*Instructions for the task*
Give the records again exactly as written. Leave out the pictures.

*Dataset*
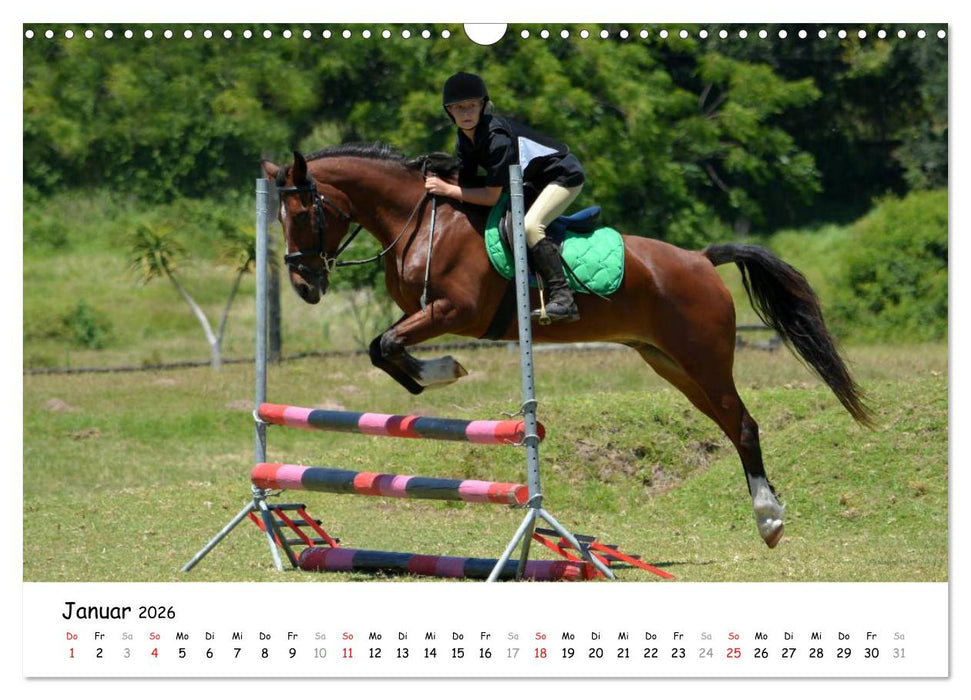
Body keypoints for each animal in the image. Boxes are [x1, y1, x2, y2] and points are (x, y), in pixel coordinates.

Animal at [260, 143, 873, 550]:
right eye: (278, 215)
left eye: (305, 211)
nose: (304, 285)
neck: (419, 220)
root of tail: (701, 259)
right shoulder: (424, 312)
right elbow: (382, 346)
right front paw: (432, 372)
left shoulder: (455, 312)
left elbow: (384, 344)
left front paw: (442, 370)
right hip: (670, 364)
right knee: (728, 422)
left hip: (703, 358)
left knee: (743, 424)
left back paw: (769, 520)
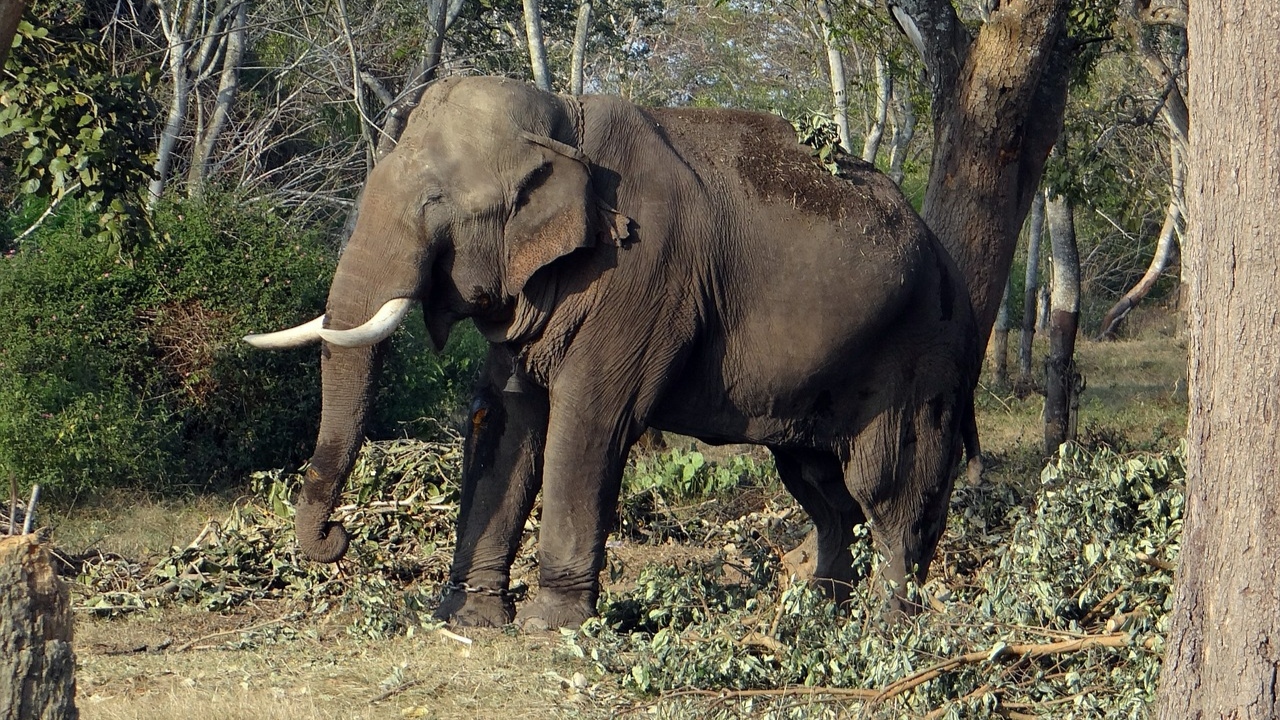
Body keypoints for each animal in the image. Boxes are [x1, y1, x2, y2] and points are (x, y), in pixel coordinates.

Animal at [246, 75, 981, 630]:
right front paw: (467, 620)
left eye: (435, 201)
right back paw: (818, 617)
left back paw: (887, 627)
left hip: (921, 354)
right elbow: (508, 420)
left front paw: (548, 626)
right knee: (822, 488)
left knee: (889, 487)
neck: (564, 120)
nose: (336, 539)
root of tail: (951, 264)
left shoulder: (643, 275)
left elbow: (589, 421)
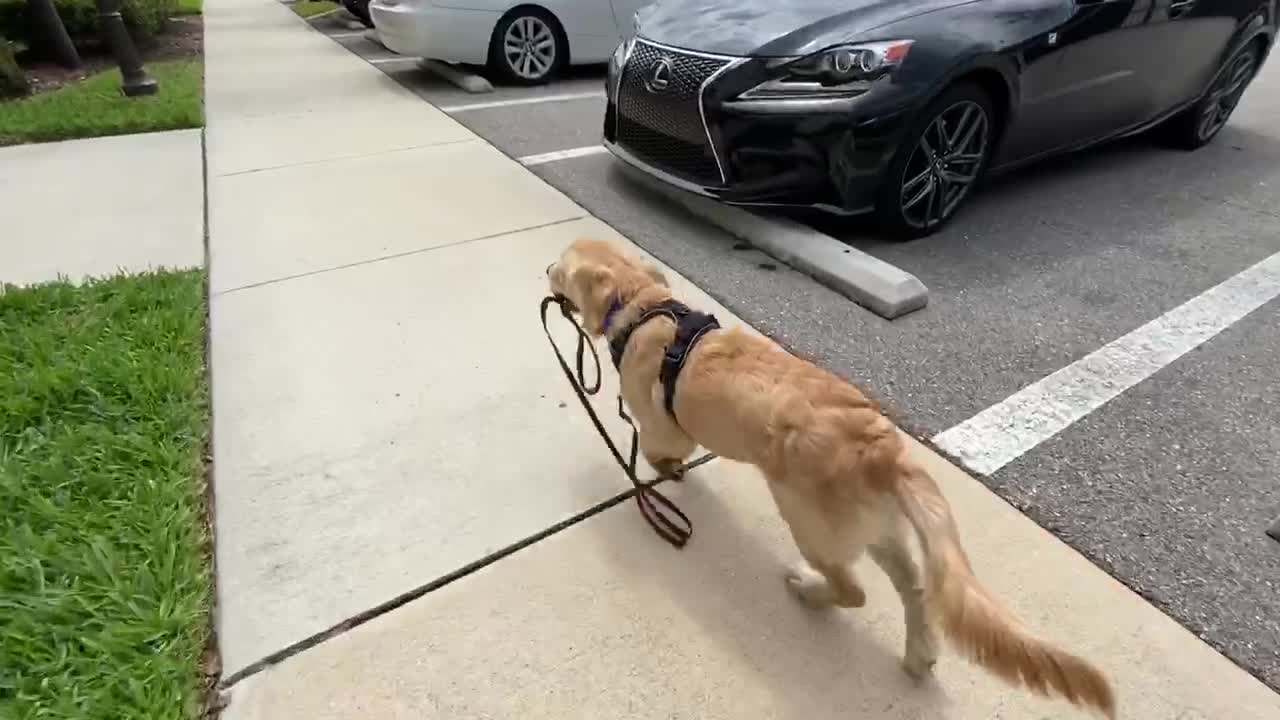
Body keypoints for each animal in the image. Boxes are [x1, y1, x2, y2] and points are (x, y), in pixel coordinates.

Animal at [545, 237, 1116, 712]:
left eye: (562, 265)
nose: (546, 269)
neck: (642, 305)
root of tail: (883, 449)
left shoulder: (666, 426)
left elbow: (658, 447)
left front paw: (664, 468)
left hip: (809, 524)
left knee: (853, 592)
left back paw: (808, 589)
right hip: (881, 531)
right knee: (916, 591)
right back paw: (919, 654)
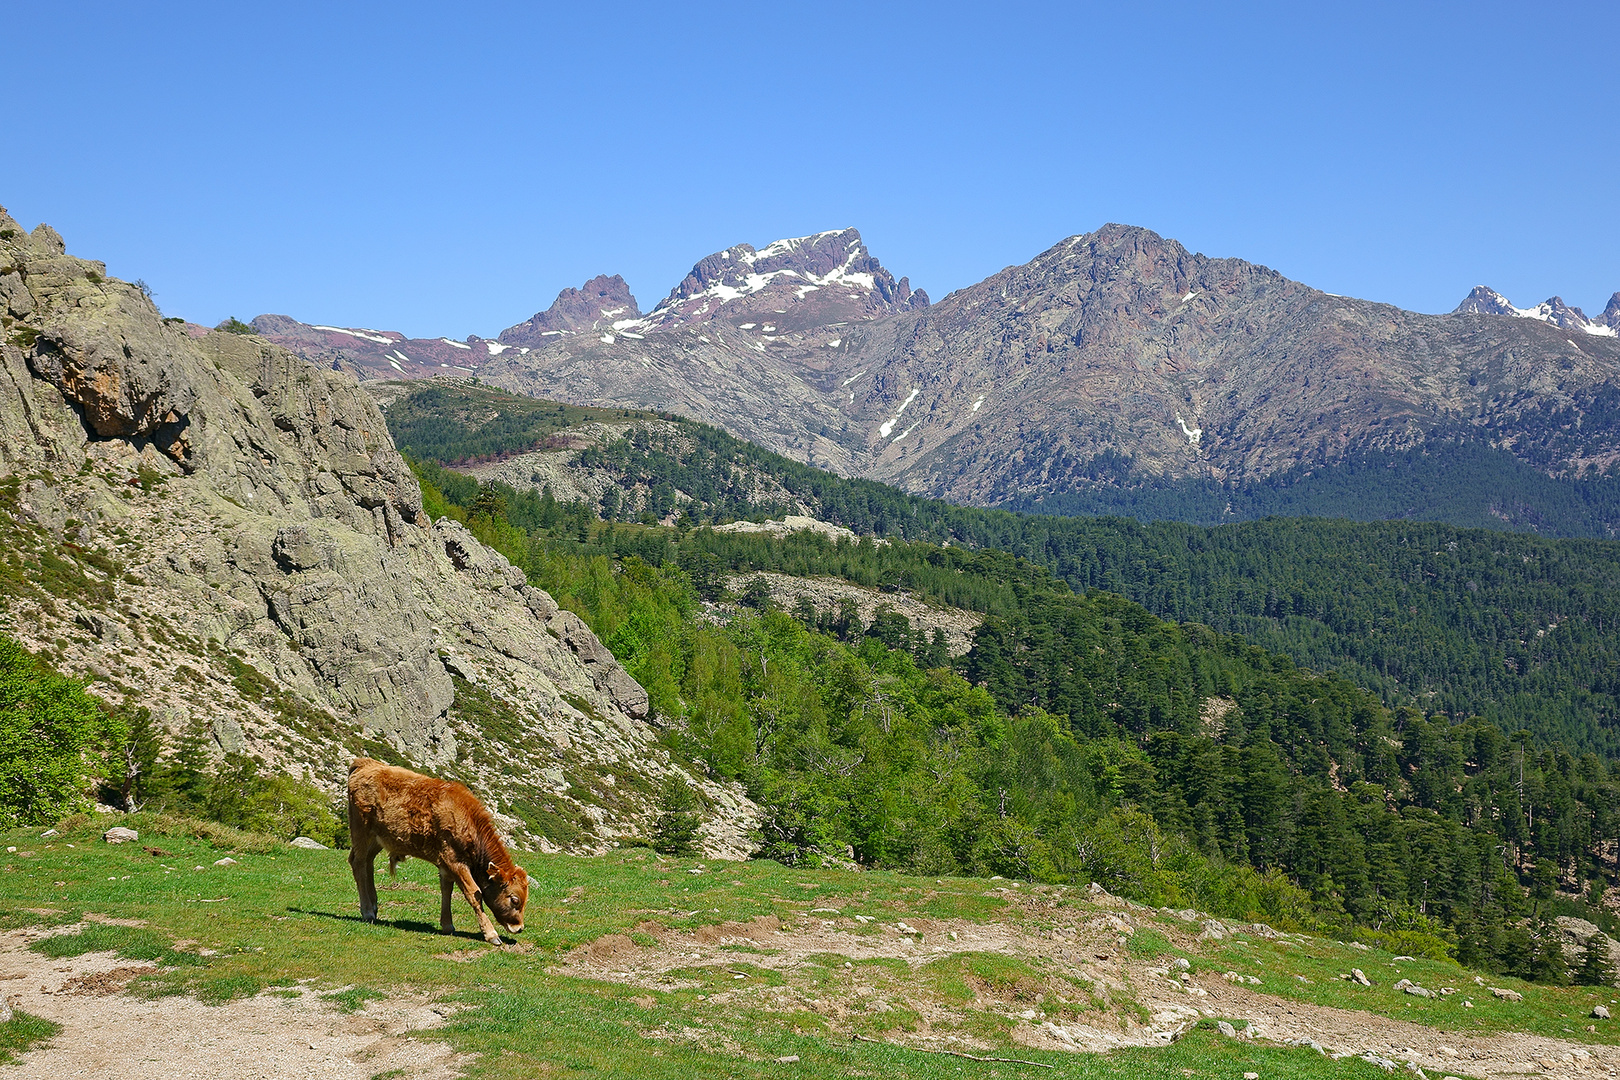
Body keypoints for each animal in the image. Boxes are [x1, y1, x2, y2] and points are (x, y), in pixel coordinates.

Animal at [345, 761, 528, 945]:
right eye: (514, 899)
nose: (519, 928)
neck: (465, 817)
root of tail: (365, 763)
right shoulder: (455, 862)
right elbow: (474, 894)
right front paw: (491, 934)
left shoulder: (445, 864)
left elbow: (446, 890)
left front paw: (447, 925)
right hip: (361, 829)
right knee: (358, 863)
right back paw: (367, 911)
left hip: (378, 838)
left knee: (368, 862)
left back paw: (374, 906)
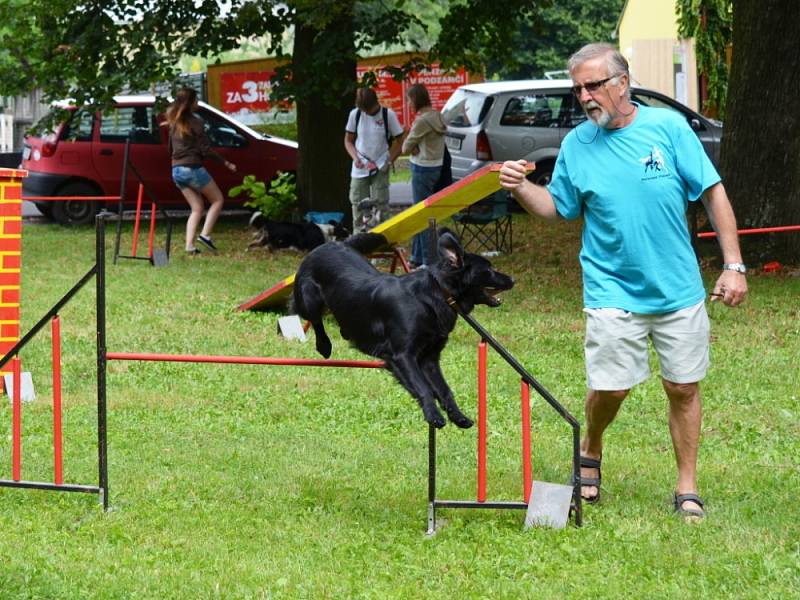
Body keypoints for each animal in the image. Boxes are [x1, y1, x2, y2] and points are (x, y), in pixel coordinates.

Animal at [292, 229, 512, 426]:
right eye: (489, 270)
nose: (512, 279)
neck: (436, 294)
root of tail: (330, 244)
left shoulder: (430, 358)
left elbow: (444, 389)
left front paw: (458, 417)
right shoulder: (402, 355)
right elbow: (424, 388)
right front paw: (434, 415)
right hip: (309, 300)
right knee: (313, 320)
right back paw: (324, 346)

*Response to the task*
Body keypoints for each animal in the image. Boxes are [x1, y1, x2, y2] and points are (x, y), in pixel coordinates.

Animal at [260, 143, 873, 550]:
right eye: (278, 215)
left eye: (305, 211)
nose: (304, 285)
neck: (419, 220)
root of tail: (701, 259)
right shoulder: (424, 312)
right elbow: (382, 346)
right front paw: (432, 372)
left shoulder: (455, 312)
left elbow: (384, 344)
left front paw: (442, 370)
right hip: (670, 364)
right knee: (728, 422)
left hip: (703, 358)
left knee: (743, 424)
left back paw: (769, 520)
Body keypoints for each animal in the image. Boxes are [x1, y1, x2, y2] and points are (x, y), in pixel coordinates.

Animal at [246, 75, 981, 630]:
right front paw: (467, 620)
left eye: (435, 201)
right back paw: (818, 617)
left back paw: (887, 627)
left hip: (921, 354)
right elbow: (508, 420)
left front paw: (548, 626)
right knee: (822, 488)
left knee: (889, 487)
neck: (564, 120)
nose: (336, 539)
root of tail: (951, 264)
left shoulder: (643, 275)
left elbow: (589, 421)
Body keypoints for each animal in the image. Boxes are [x1, y1, x2, y2] and points are (x, y), in pixel coordinates.

Animal at [545, 237, 1116, 712]:
left eye: (562, 265)
nose: (546, 269)
neck: (642, 305)
root of tail: (883, 449)
left shoulder: (666, 426)
left elbow: (658, 447)
left front paw: (664, 468)
left hip: (809, 524)
left knee: (853, 592)
left back paw: (808, 589)
right hip: (881, 531)
right knee: (916, 591)
right back paw: (919, 654)
Body keypoints for each animal in the image. Boxes are [x1, y1, x2, y2] and points are (x, y), in pixel coordinates.

Animal at [345, 761, 528, 945]:
right eye: (514, 899)
nose: (519, 928)
neck: (465, 817)
root of tail: (365, 763)
right shoulder: (455, 862)
right elbow: (474, 894)
right front paw: (491, 934)
left shoulder: (445, 864)
left elbow: (446, 890)
left front paw: (447, 925)
right hip: (361, 829)
right knee: (358, 863)
right back paw: (367, 911)
left hip: (378, 838)
left knee: (368, 862)
left back paw: (374, 906)
Body keypoints for each animal in the image. Boxes are [x1, y1, x2, y2] and points are (x, y), in pixel coordinates.

Animal at [292, 229, 512, 426]:
right eye: (489, 270)
nose: (512, 279)
neck: (436, 294)
root of tail: (330, 244)
left shoulder: (430, 358)
left elbow: (444, 389)
left front paw: (458, 417)
right shoulder: (402, 355)
right elbow: (424, 388)
right front paw: (434, 415)
right hip: (309, 300)
right knee: (313, 320)
right back paw: (324, 346)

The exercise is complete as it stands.